### [Front-end code change data]

===

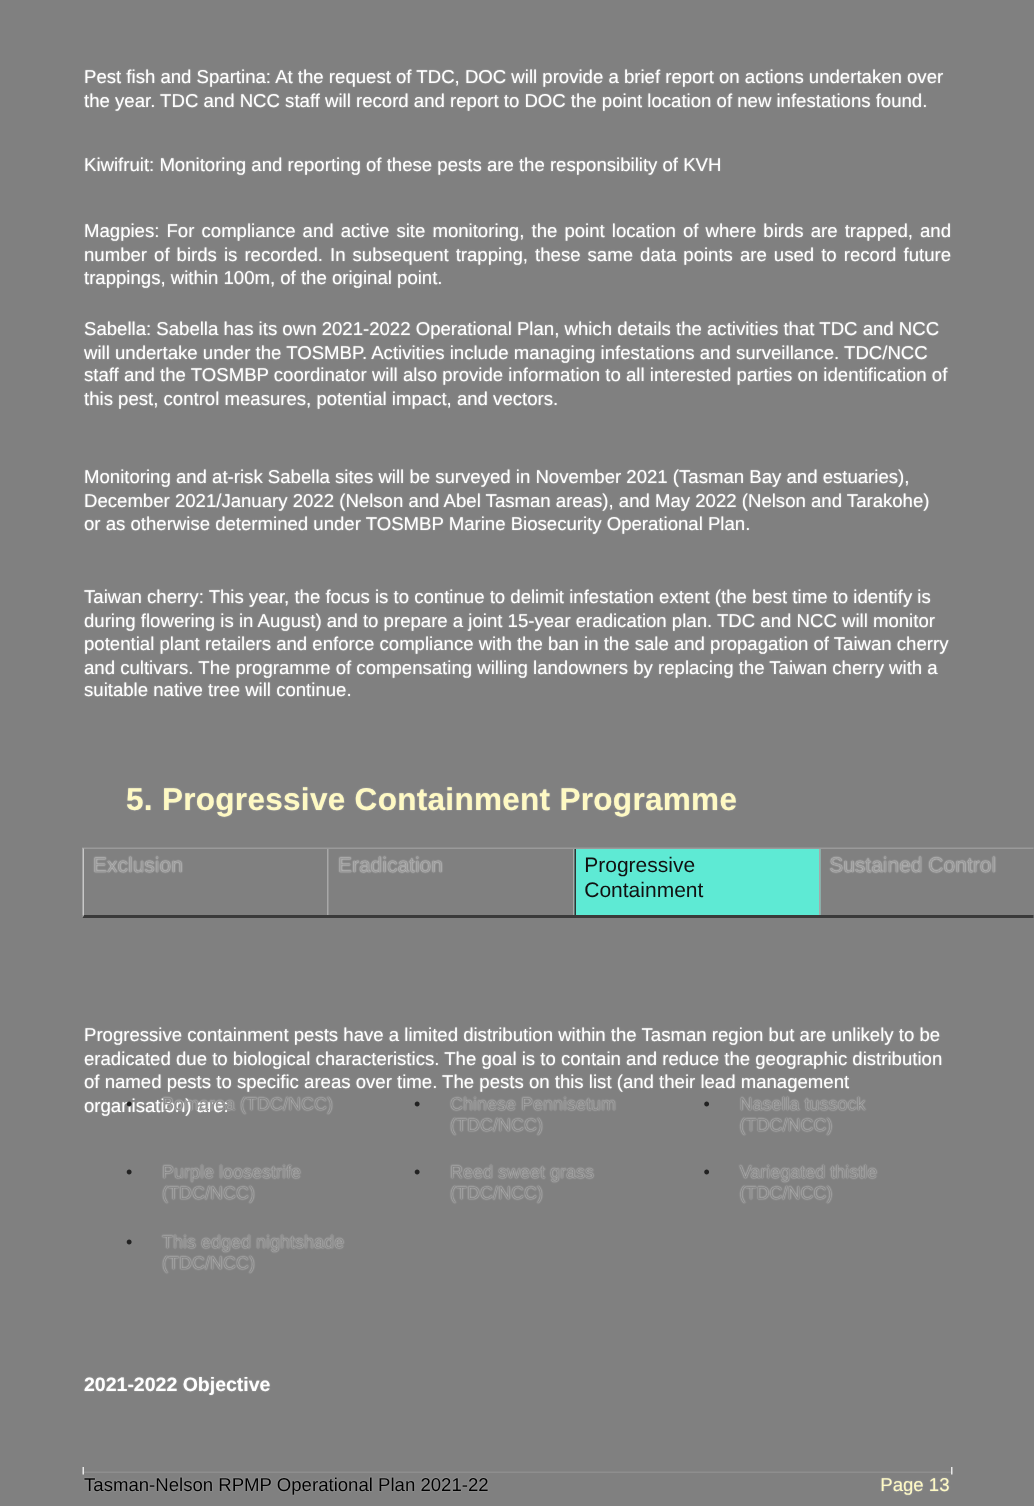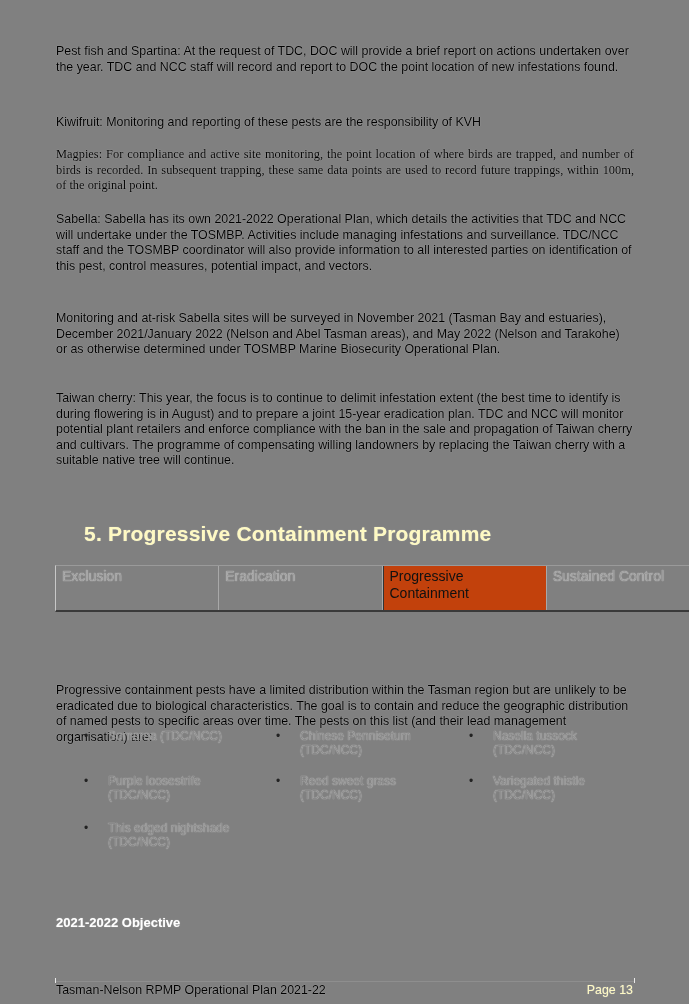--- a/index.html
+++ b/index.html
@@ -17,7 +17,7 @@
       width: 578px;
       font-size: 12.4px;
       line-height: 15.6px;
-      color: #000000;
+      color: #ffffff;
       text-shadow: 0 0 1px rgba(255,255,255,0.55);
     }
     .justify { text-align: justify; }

===

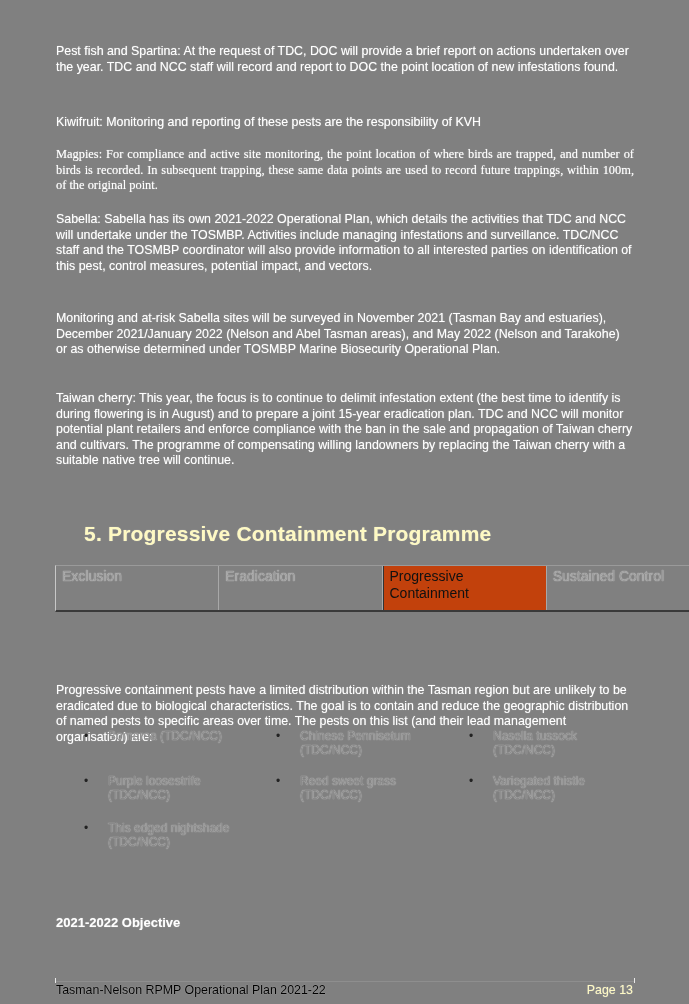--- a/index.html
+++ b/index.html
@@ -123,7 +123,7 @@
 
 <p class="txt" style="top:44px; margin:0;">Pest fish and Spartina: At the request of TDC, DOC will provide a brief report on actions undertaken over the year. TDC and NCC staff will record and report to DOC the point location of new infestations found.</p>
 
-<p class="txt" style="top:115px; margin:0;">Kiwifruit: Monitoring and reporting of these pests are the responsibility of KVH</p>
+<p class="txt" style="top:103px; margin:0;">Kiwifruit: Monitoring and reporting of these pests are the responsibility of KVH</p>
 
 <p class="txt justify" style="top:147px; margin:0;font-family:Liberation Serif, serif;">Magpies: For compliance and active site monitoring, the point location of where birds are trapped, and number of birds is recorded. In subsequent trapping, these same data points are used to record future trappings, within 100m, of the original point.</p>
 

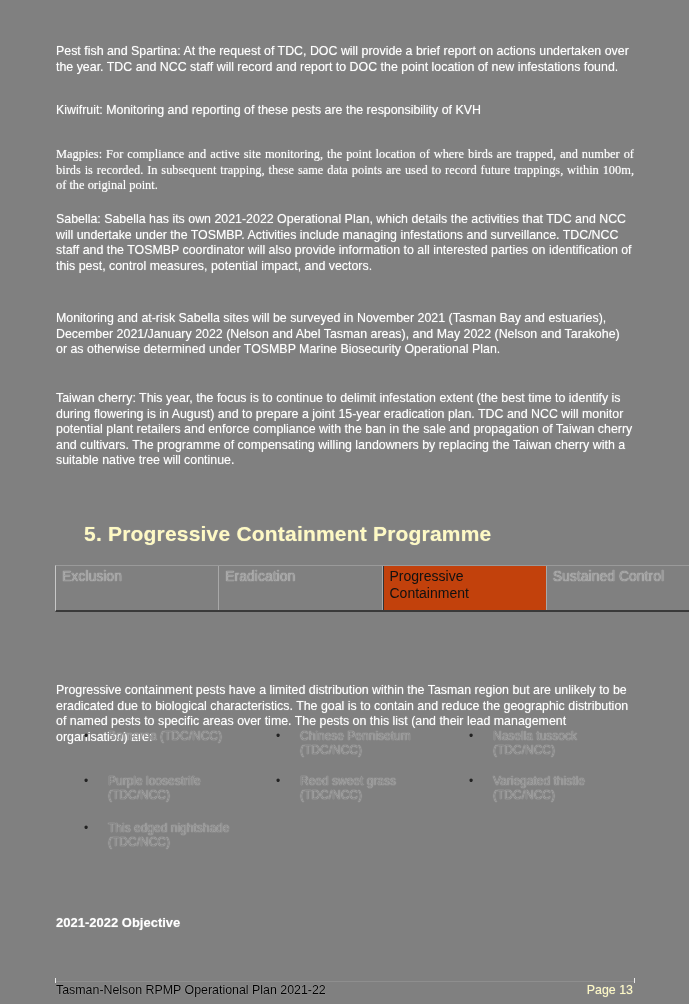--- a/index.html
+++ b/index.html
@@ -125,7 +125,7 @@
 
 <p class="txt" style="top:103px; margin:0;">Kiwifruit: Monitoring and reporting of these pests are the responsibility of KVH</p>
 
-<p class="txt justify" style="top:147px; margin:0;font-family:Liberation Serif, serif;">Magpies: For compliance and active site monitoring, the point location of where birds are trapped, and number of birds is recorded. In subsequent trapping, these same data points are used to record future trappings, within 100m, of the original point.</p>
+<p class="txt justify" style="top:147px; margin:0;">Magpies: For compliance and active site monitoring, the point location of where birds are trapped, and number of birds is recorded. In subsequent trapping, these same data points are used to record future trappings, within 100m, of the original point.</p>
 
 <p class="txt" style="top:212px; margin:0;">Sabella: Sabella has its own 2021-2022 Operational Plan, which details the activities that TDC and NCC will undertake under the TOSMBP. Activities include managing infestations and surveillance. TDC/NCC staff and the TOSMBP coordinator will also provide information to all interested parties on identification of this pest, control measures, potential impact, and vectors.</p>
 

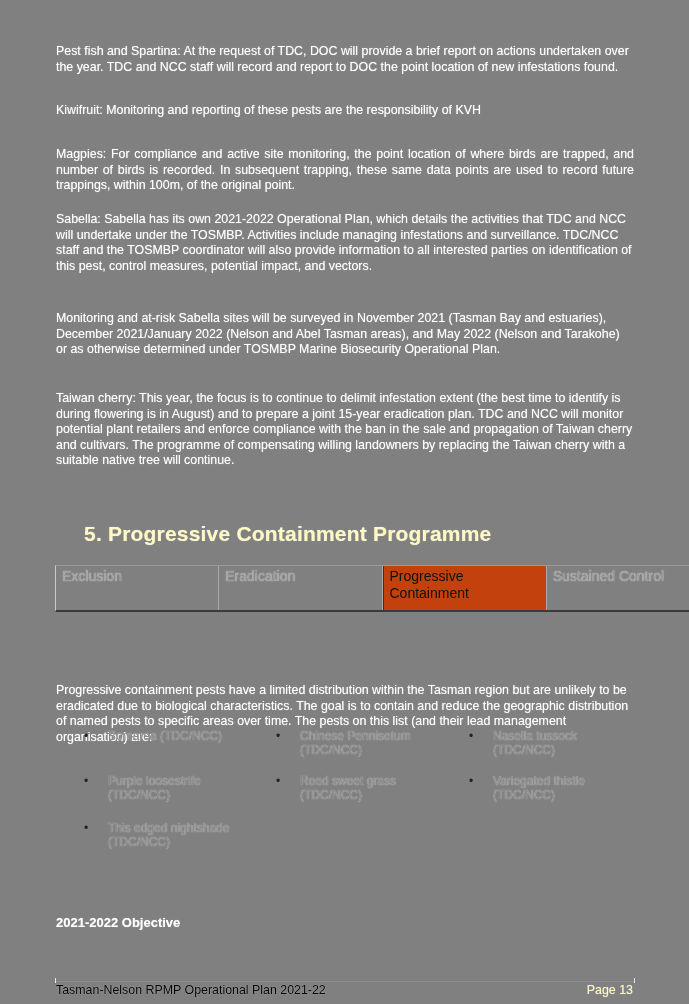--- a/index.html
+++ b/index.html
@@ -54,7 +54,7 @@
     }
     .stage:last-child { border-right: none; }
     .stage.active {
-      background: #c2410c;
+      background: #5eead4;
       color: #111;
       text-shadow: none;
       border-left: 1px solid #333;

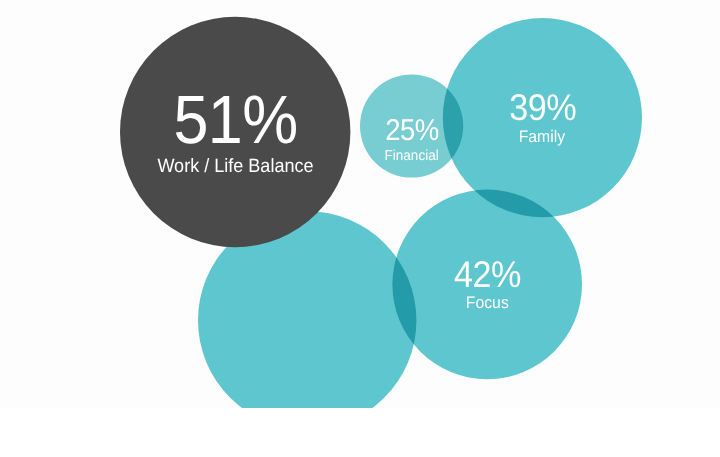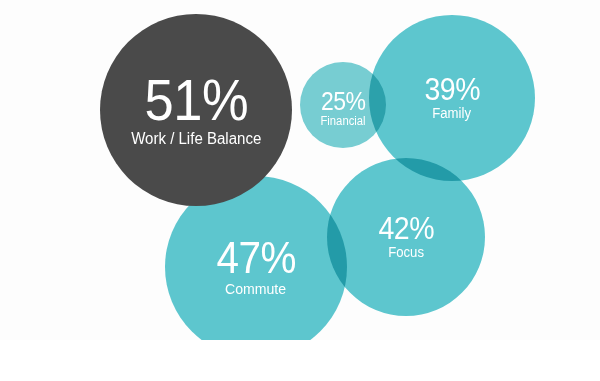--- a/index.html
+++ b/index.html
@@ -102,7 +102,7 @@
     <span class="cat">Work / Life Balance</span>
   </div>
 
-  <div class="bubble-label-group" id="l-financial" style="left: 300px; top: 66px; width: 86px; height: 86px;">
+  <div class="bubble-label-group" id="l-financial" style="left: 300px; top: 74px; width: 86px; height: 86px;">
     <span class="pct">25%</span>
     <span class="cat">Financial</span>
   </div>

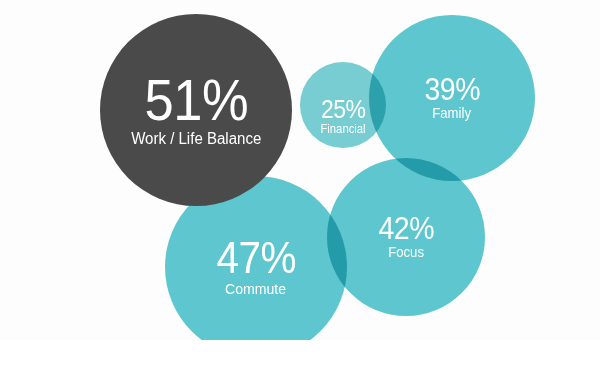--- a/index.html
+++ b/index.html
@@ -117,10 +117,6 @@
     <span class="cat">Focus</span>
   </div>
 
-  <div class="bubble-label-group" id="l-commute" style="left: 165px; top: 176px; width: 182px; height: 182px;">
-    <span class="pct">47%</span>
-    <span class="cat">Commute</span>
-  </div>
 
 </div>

===

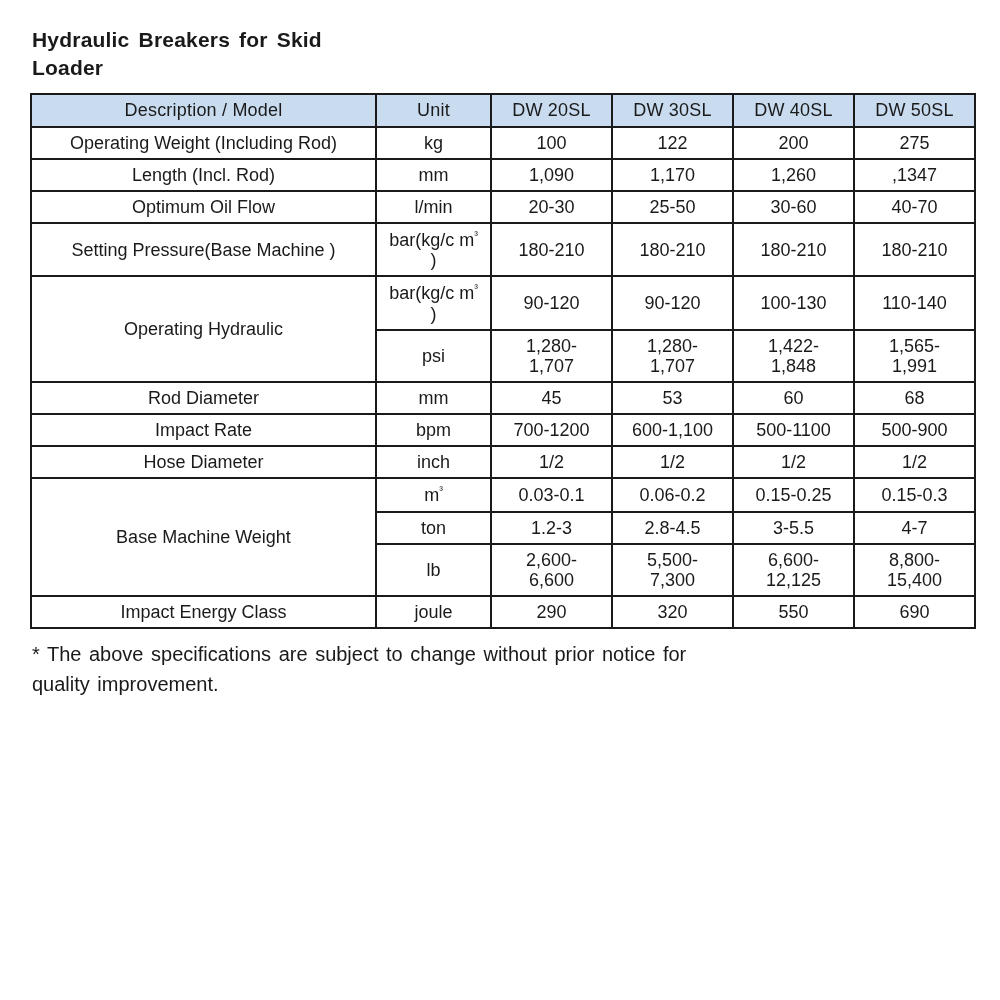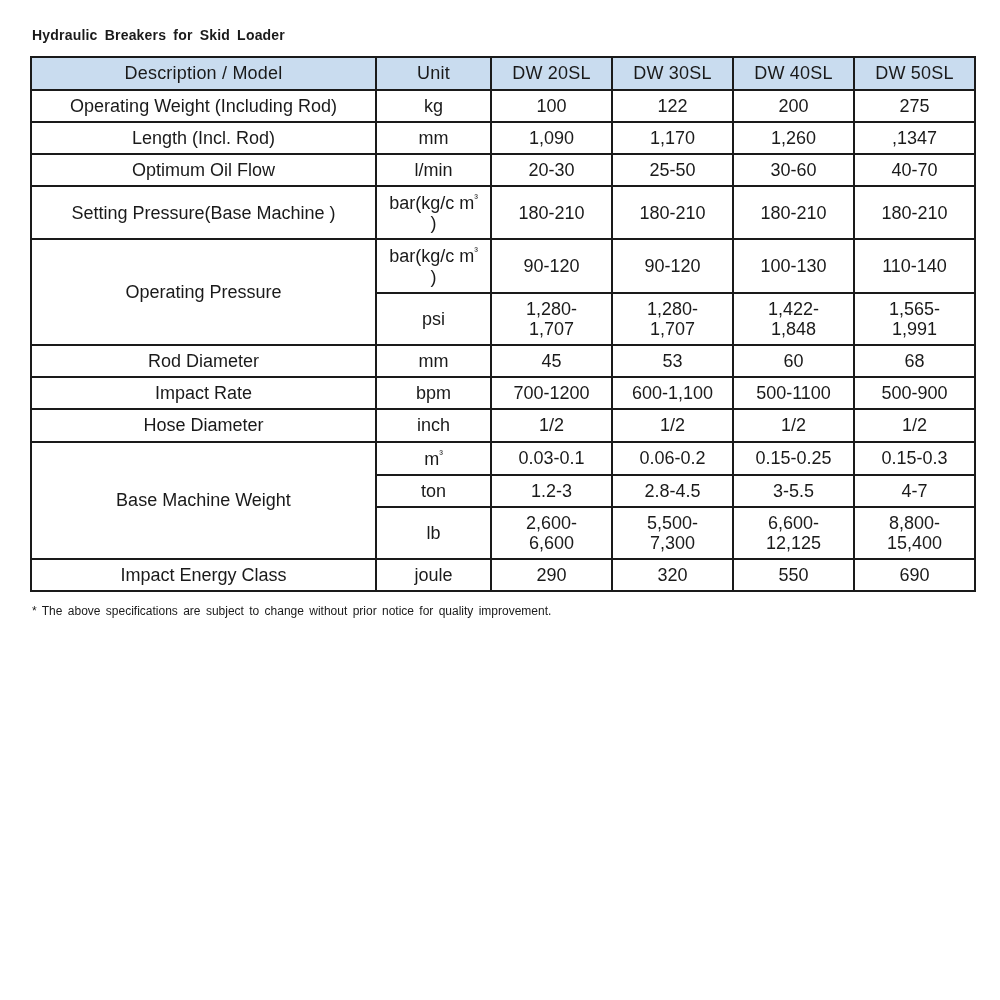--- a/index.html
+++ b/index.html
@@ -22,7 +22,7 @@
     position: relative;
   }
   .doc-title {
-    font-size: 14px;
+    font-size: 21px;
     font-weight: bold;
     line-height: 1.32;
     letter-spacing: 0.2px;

===

Reproduce each line from the records that contains the word "background".

-      background: #c2410c;
+      background: #5eead4;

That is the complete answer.